**DATASET RECORDS**:
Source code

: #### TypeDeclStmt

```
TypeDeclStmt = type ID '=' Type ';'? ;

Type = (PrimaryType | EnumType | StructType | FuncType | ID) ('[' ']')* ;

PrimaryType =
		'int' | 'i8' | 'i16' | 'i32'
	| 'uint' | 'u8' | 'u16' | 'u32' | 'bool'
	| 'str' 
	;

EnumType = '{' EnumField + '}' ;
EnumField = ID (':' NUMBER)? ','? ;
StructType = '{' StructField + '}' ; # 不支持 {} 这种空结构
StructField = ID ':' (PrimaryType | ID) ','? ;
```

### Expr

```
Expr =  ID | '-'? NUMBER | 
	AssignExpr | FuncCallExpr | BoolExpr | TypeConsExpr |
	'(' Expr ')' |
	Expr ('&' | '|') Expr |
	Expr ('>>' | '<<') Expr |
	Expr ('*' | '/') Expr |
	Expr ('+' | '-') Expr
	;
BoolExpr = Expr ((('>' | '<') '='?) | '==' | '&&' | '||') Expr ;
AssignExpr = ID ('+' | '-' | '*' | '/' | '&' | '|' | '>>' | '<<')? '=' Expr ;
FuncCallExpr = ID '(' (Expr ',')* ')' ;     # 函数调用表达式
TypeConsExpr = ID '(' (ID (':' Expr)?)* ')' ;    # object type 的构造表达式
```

---

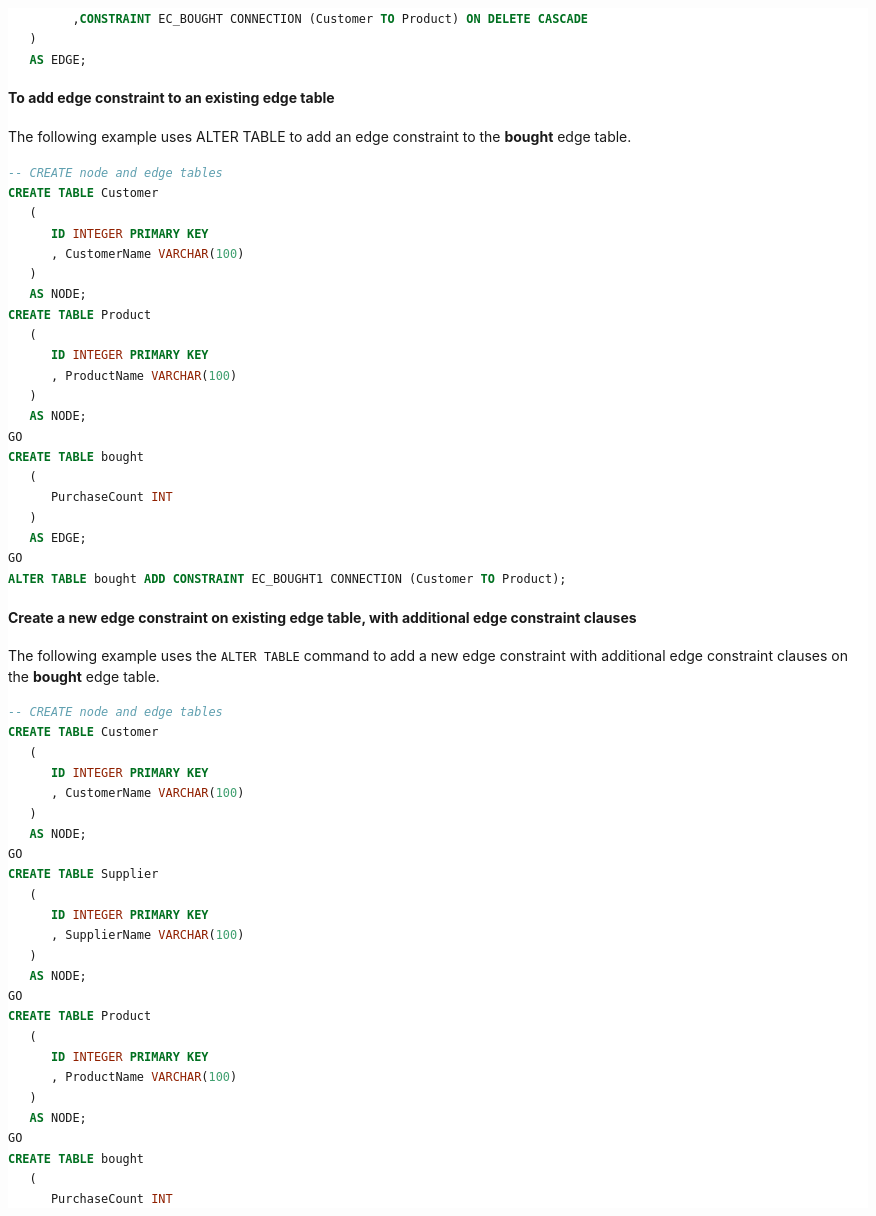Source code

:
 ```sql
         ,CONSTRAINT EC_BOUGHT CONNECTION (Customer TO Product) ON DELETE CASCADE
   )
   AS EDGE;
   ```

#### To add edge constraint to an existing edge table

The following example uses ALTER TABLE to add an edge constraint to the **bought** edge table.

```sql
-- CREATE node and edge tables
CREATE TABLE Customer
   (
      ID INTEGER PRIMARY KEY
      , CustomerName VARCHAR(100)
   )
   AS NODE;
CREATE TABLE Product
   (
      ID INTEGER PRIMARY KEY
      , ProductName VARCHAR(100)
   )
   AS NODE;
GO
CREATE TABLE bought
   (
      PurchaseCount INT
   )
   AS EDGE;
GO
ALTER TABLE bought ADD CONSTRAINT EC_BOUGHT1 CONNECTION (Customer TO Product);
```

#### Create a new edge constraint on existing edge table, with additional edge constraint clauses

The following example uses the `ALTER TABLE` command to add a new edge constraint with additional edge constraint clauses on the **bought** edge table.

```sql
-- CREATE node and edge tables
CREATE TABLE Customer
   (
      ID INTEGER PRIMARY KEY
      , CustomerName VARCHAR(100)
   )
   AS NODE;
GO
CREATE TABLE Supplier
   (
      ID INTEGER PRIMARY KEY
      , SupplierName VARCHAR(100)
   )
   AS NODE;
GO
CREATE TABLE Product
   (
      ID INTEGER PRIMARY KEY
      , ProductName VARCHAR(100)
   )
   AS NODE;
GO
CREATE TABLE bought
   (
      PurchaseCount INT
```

**TASK GOAL**:
If a line in the material contains "example", show it.

**WORKED SOLUTION**:
The following example uses ALTER TABLE to add an edge constraint to the **bought** edge table.
The following example uses the `ALTER TABLE` command to add a new edge constraint with additional edge constraint clauses on the **bought** edge table.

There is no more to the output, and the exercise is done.